I kinda liked it as well — the two-percent milk — and have stuck with it over the years. But now…well, it has to be provided by well-educated cows who are given no hormones, drugs, or fancey-schmancey grains, and who, I’m led to believe, frolic free in the greener pastures on the other side of the fence. The bottler then adds vitamins A and D, as well as DHA Omega-3 (You don’t know what that is? Neither do I.), credited with supporting “a healthy brain.” Presumably, with enough of this tasty brew you will become enlightened to the point where you’re convinced you made the right choice. Two years later and I’m no more enlightened than I ever was.

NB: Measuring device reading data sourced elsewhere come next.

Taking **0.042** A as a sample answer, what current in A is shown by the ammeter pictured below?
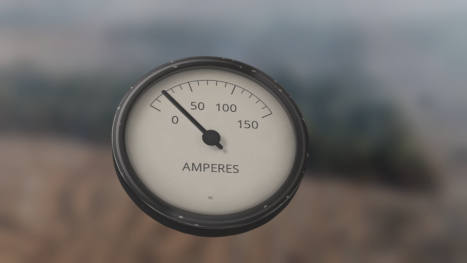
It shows **20** A
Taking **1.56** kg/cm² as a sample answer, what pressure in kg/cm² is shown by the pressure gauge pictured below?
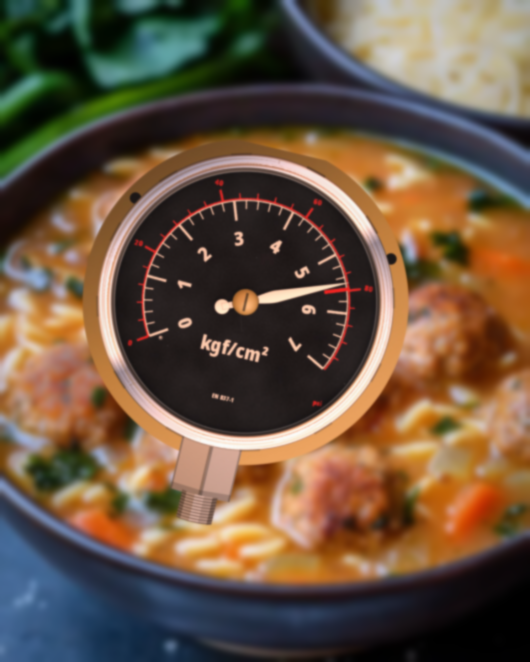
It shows **5.5** kg/cm²
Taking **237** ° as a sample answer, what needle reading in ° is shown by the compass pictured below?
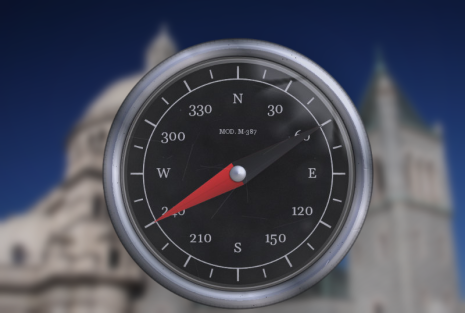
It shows **240** °
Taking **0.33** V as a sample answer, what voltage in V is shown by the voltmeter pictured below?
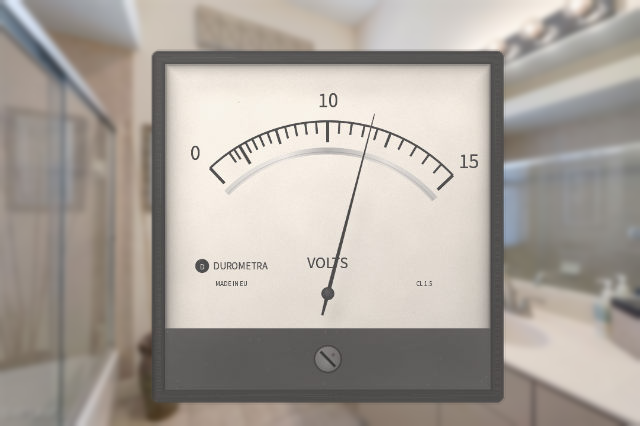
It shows **11.75** V
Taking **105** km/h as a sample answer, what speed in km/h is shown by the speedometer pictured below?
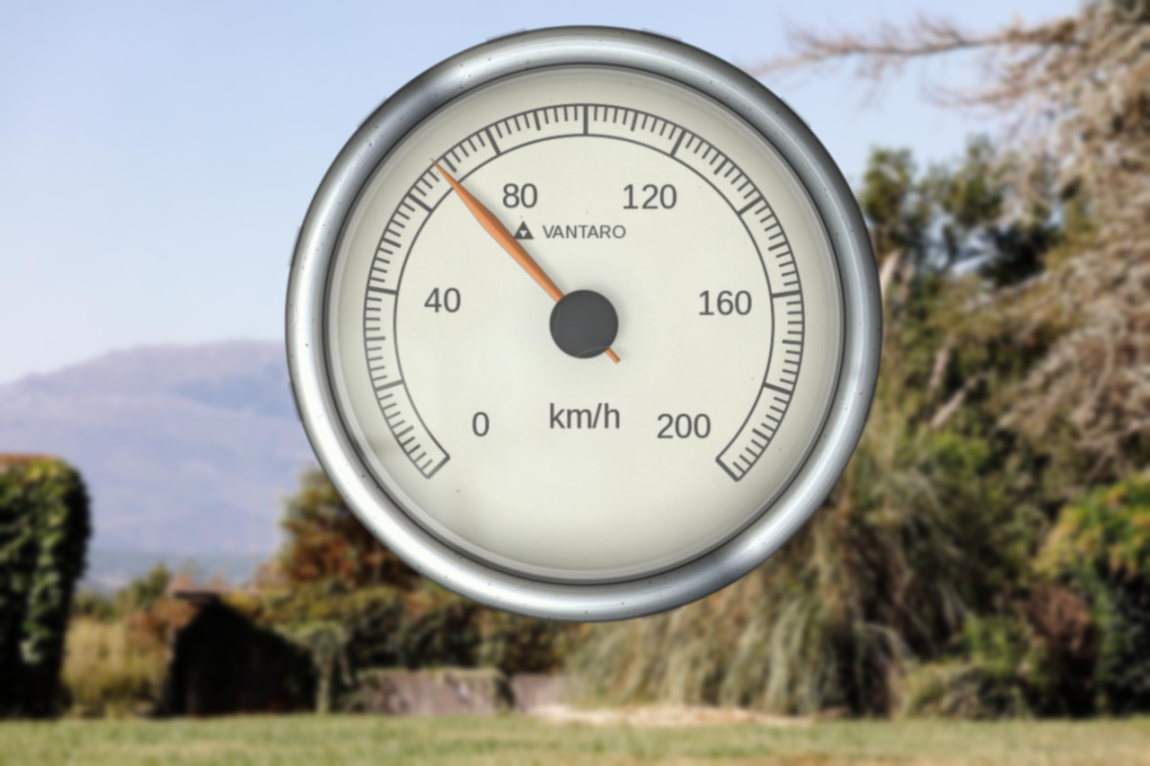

But that’s the way it goes: they take out the stuff that used to make food taste good, and replace it with oddities that Dr. Who-knows-what says will enable you to run the four-minute-mile when you’re 87. I think their heart’s in the right place, but every time you turn around, the cocktail of supplements and additives changes, with a new advocate and new claims of miracles.
I mean, I’ll do it. Still, you go into Mother’s market (Yep, there really is such a place.) where the clientele looks like a bunch of aging and lost hippies, and the shelves are bursting with a healthier mac-and-cheese. Or tasteless corn chips. Or miniature produce. Mercy. It all seems to be part of a brave new world that suddenly turned wimpy.
Still, that’s the way it is. So now, instead of looking for convenience we look for the latest trend, and this definitely is one. It’s as though there are points to be scored by claiming the healthiest diet.
Then again, my grandmother on my dad’s side lived to 100 years, six months, with some credit going, apparently, to taking fresh veggies out of her own impressive garden.
Decidedly organic, with not a pesticide in sight.